Rendered page images:
== == ==

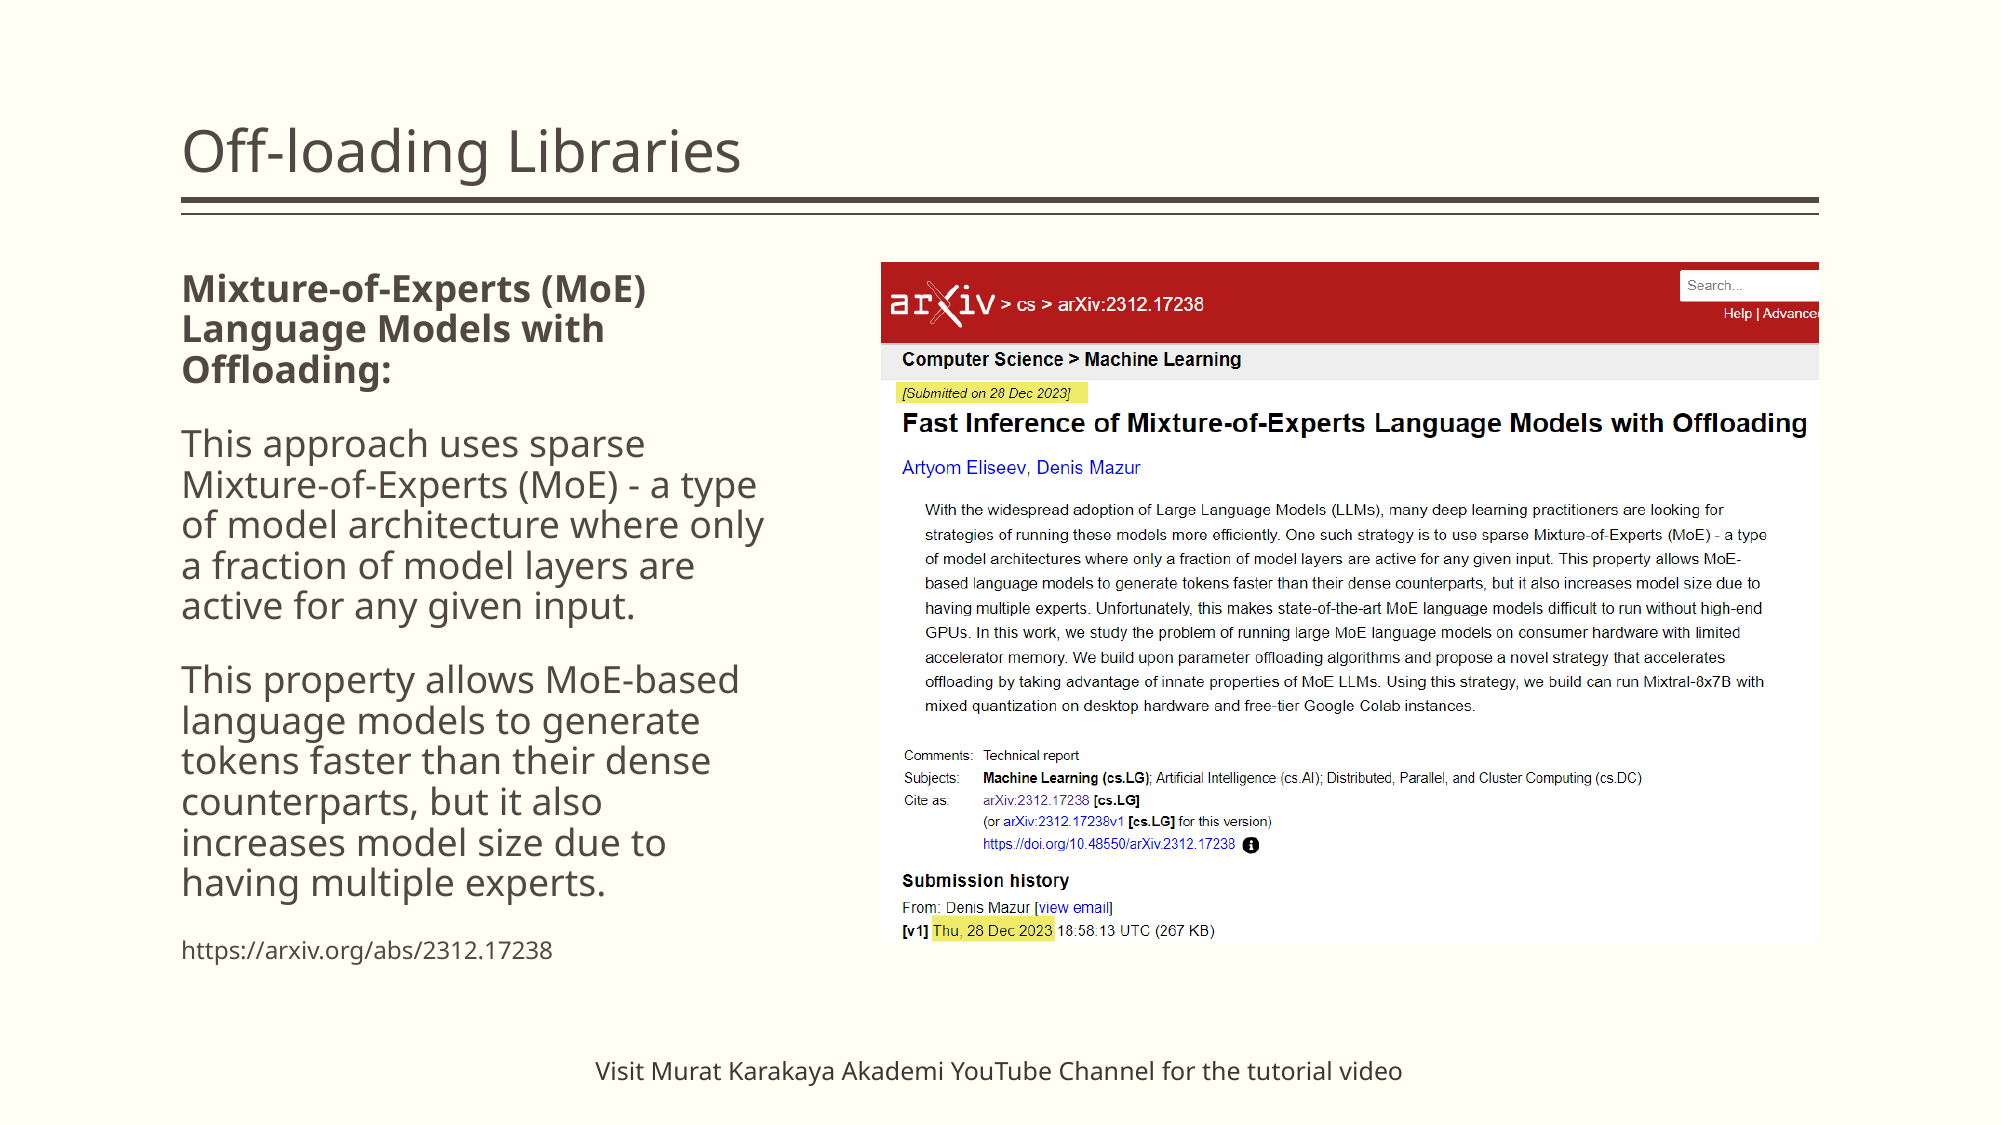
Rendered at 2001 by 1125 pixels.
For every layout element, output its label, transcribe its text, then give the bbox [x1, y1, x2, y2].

footer Visit Murat Karakaya Akademi YouTube Channel for the tutorial video [481, 1042, 1519, 1103]
list Mixture-of-Experts (MoE) Language Models with Offloading: This approach uses sparse Mixture-of-Experts (MoE) - a type of model architecture where only a fraction of model layers are active for any given input. This property allows MoE-based language models to generate tokens faster than their dense counterparts, but it also increases model size due to having multiple experts. https://arxiv.org/abs/2312.17238 [181, 262, 770, 1013]
picture [881, 262, 1819, 942]
title Off-loading Libraries [181, 12, 1819, 193]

== == ==

Problem description →
The line containing "For every layout" and all lines after it, to the end of the records, are to be output exactly and alone.

Answer to the exercise →
For every layout element, output its label, transcribe its text, then give the bbox [x1, y1, x2, y2].

footer Visit Murat Karakaya Akademi YouTube Channel for the tutorial video [481, 1042, 1519, 1103]
list Mixture-of-Experts (MoE) Language Models with Offloading: This approach uses sparse Mixture-of-Experts (MoE) - a type of model architecture where only a fraction of model layers are active for any given input. This property allows MoE-based language models to generate tokens faster than their dense counterparts, but it also increases model size due to having multiple experts. https://arxiv.org/abs/2312.17238 [181, 262, 770, 1013]
picture [881, 262, 1819, 942]
title Off-loading Libraries [181, 12, 1819, 193]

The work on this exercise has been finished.